* Set of tasks
a - Update the passage from the article on the Rare Book Room, starting at "By Emily Salvatori, Editor" and ending at "of years old.", with "artifacts" replaced by "relics".
b - Go on with the article on the Rare Book Room from the point where it stops.

* Text segment
Segment Open

Nelle M. Krise Rare Book Room houses hidden treasures

By Emily Salvatori, Editor
Priceless might not be the word you think of when you picture the Elbin library, but maybe it should be. When the library was built in 1970, West Liberty gained much more than just a new building. On the top floor of the of the library tucked away, hidden in plain sight, are precious artifacts — some of which are thousands of years old.

Nelle M. Krise taught at West Liberty State College for 40 years as an associate professor of English Literature. When the new library was built, she donated her collection of literature to West Liberty. The Rare Book Room is alive because of her. She believed you only had what you give away, and she practiced exactly what she preached. Her love of literature lives on through the Rare Book Room.

Segment Closed

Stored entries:
Segment Open

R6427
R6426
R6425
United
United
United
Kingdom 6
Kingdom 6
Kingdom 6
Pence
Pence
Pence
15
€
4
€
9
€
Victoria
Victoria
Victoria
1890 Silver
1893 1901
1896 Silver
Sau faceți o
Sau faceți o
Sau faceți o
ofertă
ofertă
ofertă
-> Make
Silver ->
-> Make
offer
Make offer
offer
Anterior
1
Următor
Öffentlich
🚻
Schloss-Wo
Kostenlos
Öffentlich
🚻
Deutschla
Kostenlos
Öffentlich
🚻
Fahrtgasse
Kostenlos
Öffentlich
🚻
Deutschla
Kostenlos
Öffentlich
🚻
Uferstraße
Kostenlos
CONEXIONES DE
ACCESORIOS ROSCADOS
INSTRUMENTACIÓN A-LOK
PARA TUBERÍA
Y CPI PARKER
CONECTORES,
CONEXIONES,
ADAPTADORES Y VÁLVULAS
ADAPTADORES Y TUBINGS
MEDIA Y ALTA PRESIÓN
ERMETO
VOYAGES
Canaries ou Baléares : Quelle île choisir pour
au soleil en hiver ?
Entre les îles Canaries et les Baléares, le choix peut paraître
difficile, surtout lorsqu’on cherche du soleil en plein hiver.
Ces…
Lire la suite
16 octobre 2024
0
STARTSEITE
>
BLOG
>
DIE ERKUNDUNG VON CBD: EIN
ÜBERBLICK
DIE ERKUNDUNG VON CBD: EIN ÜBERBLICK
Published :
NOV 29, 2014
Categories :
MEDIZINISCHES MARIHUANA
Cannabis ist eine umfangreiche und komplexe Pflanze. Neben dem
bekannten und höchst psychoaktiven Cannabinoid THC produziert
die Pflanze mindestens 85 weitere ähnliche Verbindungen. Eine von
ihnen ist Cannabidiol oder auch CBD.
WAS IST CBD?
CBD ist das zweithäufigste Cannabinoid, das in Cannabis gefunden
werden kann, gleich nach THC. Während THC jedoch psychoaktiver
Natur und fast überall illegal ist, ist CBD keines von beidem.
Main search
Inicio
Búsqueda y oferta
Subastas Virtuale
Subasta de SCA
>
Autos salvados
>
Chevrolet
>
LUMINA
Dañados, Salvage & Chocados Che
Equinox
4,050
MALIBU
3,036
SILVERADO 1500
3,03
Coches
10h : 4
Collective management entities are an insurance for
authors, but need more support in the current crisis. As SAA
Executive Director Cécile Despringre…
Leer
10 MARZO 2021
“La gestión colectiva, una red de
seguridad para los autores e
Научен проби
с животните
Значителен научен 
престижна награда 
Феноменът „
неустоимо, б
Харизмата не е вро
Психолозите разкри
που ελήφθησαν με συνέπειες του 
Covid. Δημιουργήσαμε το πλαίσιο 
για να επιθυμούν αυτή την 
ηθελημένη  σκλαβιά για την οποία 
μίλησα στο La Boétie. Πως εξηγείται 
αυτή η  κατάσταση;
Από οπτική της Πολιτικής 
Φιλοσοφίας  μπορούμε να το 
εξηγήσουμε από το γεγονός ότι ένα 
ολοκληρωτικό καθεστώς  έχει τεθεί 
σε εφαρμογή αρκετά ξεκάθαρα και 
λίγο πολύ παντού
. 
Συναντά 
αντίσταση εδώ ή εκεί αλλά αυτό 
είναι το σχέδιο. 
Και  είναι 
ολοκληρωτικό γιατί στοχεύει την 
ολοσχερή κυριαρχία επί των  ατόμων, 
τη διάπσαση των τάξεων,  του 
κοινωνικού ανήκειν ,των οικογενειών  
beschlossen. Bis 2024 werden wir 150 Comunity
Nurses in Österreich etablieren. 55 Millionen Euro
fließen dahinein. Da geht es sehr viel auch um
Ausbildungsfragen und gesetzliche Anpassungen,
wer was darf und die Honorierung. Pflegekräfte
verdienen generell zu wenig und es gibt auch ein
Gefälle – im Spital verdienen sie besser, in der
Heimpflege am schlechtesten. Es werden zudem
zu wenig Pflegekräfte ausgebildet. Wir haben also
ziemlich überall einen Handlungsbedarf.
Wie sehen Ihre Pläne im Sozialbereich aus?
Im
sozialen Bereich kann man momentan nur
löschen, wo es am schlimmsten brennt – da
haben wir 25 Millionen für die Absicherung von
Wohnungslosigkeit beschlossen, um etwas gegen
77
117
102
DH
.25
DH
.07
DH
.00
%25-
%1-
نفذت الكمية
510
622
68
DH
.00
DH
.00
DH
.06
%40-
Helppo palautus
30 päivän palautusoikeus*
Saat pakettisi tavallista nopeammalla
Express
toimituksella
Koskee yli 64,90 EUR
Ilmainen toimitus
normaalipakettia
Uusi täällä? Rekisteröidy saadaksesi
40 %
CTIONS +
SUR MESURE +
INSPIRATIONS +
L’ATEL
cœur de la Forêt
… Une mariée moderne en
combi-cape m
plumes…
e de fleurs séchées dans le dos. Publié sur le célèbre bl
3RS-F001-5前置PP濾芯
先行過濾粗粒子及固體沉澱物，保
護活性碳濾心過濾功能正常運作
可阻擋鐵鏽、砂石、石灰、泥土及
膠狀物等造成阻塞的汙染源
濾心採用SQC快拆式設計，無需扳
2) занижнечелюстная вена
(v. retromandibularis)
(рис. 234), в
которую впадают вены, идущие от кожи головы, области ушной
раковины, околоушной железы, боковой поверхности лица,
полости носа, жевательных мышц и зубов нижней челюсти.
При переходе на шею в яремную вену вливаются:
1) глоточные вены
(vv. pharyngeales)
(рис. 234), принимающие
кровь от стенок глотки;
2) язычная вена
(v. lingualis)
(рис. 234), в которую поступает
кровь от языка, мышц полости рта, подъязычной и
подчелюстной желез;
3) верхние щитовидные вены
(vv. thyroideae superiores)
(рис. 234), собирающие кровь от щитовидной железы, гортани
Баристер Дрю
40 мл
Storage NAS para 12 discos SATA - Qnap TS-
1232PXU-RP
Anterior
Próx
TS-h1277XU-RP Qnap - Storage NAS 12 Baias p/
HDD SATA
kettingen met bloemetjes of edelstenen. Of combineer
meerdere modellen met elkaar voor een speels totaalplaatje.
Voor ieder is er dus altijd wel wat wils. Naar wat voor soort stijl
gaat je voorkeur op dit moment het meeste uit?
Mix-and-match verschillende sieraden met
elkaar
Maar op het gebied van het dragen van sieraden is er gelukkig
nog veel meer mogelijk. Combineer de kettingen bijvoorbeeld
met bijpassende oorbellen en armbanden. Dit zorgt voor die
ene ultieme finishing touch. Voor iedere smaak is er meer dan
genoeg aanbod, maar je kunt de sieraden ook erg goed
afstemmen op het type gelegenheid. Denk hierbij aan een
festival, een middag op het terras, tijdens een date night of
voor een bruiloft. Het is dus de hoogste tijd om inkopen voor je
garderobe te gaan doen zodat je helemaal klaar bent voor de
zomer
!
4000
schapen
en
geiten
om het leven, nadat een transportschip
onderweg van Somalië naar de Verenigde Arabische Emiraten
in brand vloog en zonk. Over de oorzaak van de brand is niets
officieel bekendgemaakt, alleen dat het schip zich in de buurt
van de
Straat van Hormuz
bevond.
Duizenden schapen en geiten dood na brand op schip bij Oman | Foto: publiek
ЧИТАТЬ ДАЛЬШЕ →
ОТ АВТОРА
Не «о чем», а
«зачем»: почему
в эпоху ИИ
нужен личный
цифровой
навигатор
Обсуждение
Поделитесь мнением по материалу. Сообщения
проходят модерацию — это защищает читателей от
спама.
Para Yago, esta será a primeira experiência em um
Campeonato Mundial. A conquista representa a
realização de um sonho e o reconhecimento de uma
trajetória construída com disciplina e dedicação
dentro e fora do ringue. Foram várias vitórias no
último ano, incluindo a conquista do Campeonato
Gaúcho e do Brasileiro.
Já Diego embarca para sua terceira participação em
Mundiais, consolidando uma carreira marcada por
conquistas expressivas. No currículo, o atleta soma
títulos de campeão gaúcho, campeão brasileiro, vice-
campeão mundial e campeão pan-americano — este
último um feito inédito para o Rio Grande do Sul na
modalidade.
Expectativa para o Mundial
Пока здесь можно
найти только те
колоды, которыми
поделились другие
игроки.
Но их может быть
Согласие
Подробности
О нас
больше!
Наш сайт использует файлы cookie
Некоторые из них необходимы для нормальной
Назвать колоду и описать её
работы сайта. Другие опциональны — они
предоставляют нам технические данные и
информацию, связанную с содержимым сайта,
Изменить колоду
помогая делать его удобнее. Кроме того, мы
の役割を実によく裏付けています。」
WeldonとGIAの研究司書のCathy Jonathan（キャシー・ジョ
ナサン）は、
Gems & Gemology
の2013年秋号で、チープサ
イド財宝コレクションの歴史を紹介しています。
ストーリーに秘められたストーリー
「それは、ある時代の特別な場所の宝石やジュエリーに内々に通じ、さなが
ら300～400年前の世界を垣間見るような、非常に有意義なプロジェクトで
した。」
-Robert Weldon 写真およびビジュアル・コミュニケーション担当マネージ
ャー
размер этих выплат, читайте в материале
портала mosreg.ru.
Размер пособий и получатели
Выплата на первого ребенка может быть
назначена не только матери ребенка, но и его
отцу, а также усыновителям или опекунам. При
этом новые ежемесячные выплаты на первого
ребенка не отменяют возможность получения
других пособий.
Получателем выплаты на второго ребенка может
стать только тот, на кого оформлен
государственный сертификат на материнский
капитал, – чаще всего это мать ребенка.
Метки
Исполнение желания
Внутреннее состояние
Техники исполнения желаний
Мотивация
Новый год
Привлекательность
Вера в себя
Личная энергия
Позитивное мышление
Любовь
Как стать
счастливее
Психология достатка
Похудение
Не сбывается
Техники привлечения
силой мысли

Segment Closed

* Expected outputs
a -
By Emily Salvatori, Editor
Priceless might not be the word you think of when you picture the Elbin library, but maybe it should be. When the library was built in 1970, West Liberty gained much more than just a new building. On the top floor of the of the library tucked away, hidden in plain sight, are precious relics — some of which are thousands of years old.

b -
Walking into the Rare Book Room feels as if one is leaving the library and West Liberty entirely.  The view beyond the other side of the glass display cases give the only indication that you are still in the library. A dehumidifier hums constantly to keep the moisture in the room down so the books remain in good condition. In the far corner of the room, a bronze bust of William Shakespeare stands guard over the books, just like he watched over Krise’s classroom all those years ago.
The name of the room is slightly deceiving because the Rare Book Room contains more than just books; however, because the theme is history of the written word, the room contains examples of this throughout history. 
A small Babylonian clay tablet fragment from 2350 B.C. that is a receipt for sheep and goats is in the Rare Book Room. There is a papyrus fragment from Egypt around 30 B.C. There is also a hand-blocked Chinese leaf from the late 12th century. All three of these artifacts, along with other books and manuscripts, are exhibited in the Rare Book Room in display cases, and are able to be viewed by anyone without stepping foot into the room.
Katy Zane, who came to WLU as a graduate student from Wayne State University, began working in the Rare Book Room to gain experience as an archivist.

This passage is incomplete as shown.